У нее всегда был вид ребенка с моргающими и смеющимися глазами. И она носила брюки небесно-голубого цвета, в которых ее зад казался необъятным. Что же касается леди Ноукс, то она надела длинные перламутровые серьги, которые удлиняли ее и без того длинное лицо, усиливая ее сходство с не совсем здоровым сеттером.
В ресторане — новый восторг: князь и княгиня Адольфини в сопровождении утонченного блондина, имя которого никто не расслышал, но которого княгиня называла «золотцем», а князь — «моим Жако». На длинной террасе, где было уже немало людей, для них сдвинули два стола. Невдалеке виднелись дома, море цвета сиреневого винограда и огромная розовая глыба острова Искья. На князе Адольфини была блуза ярко-красного цвета и браслеты, которые, однако, не могли скрыть неизбывную грусть его вогнутого силуэта и дряблого носа. Жако носил на шее золотую цепочку, которую он время от времени брал в руки или в зубы.
— Медальон, я его получил в честь своего первого причастия…
— Ну не прелесть ли? — восхищался Адольфини, выглядывая из-за своего носа.
Люди, сидящие за другими столиками, смотрели на них и не без гордости комментировали:
— Да, это она, Уотсон. Ее муж — король чего-то там такого, то ли свиней, то ли стали, точно даже не знаю.
— Ну, тут все ясно: он же импотент.
— Француз, скорее всего.
— Есть люди, которые умеют устраиваться в жизни.
— И в других местах также.
Какой-то доходяга с гитарой и впалыми щеками пропел им «Соле Мио» и «Марекьяре», которые Бесси Амберсфорд слушала, закатив глаза, а Мейджори Уотсон — положив голову на плечо Boca, даже немного ниже — на ключицу. Чуть позже, когда она основательно захмелела, ей захотелось спеть самой. Она стала петь американские песни: «Хони Ривер» и другие, путаясь в них, пошатываясь на месте, и, в конце концов, рухнула на колени Восу, который подхватил ее обеими ладонями и усадил на стул.
— Сейчас я буду собирать деньги за выступление! — закричал блондин, нервно подергиваясь.
Он взял тарелку, положил на нее сложенную салфетку. Он был очень грациозен в расстегнутой до четвертой пуговицы рубашке, со своим свисавшим на грудь медальоном и крупным мальчишеским ртом. Люди смеялись, протягивали издали банкноты, потряхивая ими и косясь украдкой, чтобы убедиться, что их видит князь Адольфини, или миссис Уотсон, или леди Амберсфорд.
— Похоже, сталелитейный король. Огромное состояние. В прошлый раз она пригласила целый оркестр, чтобы он играл для нее одной.
— Мне сказали, венгр… со стариком, разумеется.

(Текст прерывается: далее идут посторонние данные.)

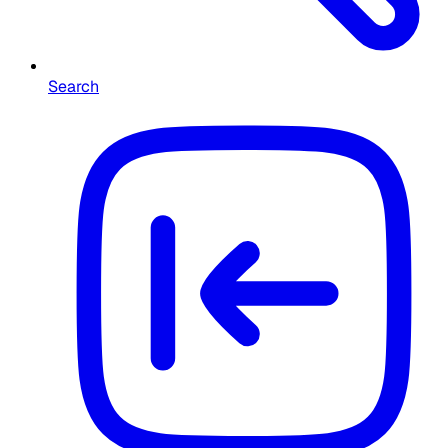
Search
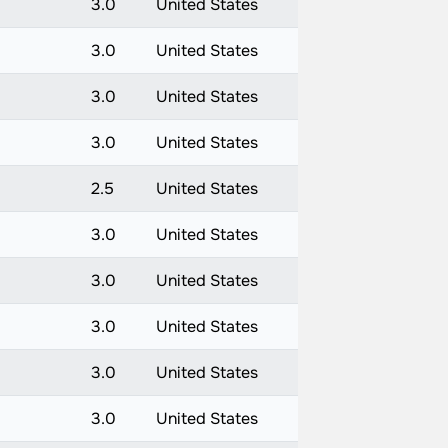
3.0
United States
3.0
United States
3.0
United States
3.0
United States
2.5
United States
3.0
United States
3.0
United States
3.0
United States
3.0
United States
3.0
United States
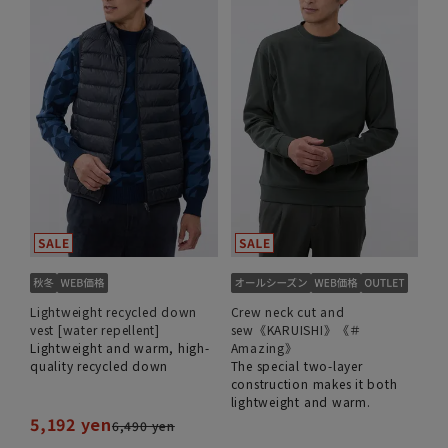
Lightweight recycled down
Crew neck cut and
vest [water repellent]
sew《KARUISHI》《＃
Lightweight and warm, high-
Amazing》
quality recycled down
The special two-layer
construction makes it both
lightweight and warm.
5,192 yen
6,490 yen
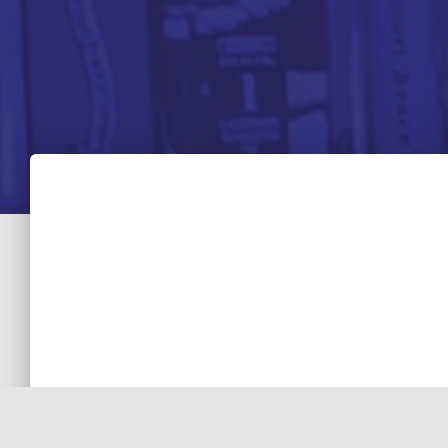
STORYTELLING
7 Tips TV Writers Can Learn from “House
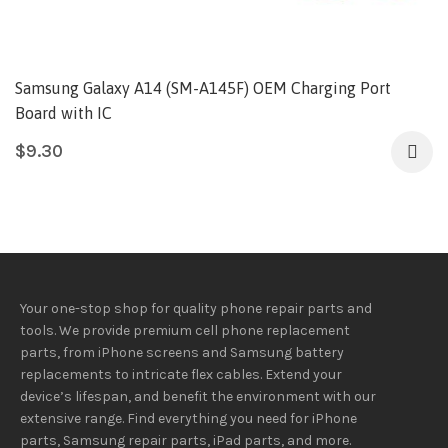
Samsung Galaxy A14 (SM-A145F) OEM Charging Port
Board with IC
$
9.30
Your one-stop shop for quality phone repair parts and
tools.
We provide
premium
cell phone replacement
parts, from iPhone screens and Samsung battery
replacements to intricate flex cables. Extend your
device’s lifespan
, and
benefit
the
environment
with our
extensive
range
. Find everything you need
for iPhone
parts, Samsung repair parts, iPad parts, and more.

Жако остановился перед каким-то ворчуном, который ничего не хотел давать и возражал писклявым голоском с явным французским акцентом, глотая слоги.
— На музыку и музыкантов.
— Я не люблю музыку.
— Ну, тогда просто мне.
Сбор денег закончился, но среди общего веселья никому и дела не было, кому пойдут эти деньги. Кроме доходяги с гитарой, который в какой-то момент наивно подумал, что Жако вручит их ему.
— Бесси, — вдруг тихим голосом, но строго спросила леди Ноукс. — Бесси, где ваша вилка?
— Официант уже взял ее у меня, — жалобным голосом сказала Бесси.
— Это правда?
— Правда.
— Что ж, ладно, — согласилась леди Ноукс, беря третий банан.
У нее есть свои принципы: банан — фрукт питательный.
— Вы всегда живете здесь? — спросил у нее сладким голосом Форстетнер.
Официант принес счет и неопределенно держал его перед собой в вытянутой руке. Поскольку никто не торопился его брать, Форстетнеру пришлось заплатить за всех.
— Рассчитаемся потом, — заметил он на всякий случай.
— Вот моя доля, — сказал Вос.
Он протянул свои деньги так, чтобы все видели.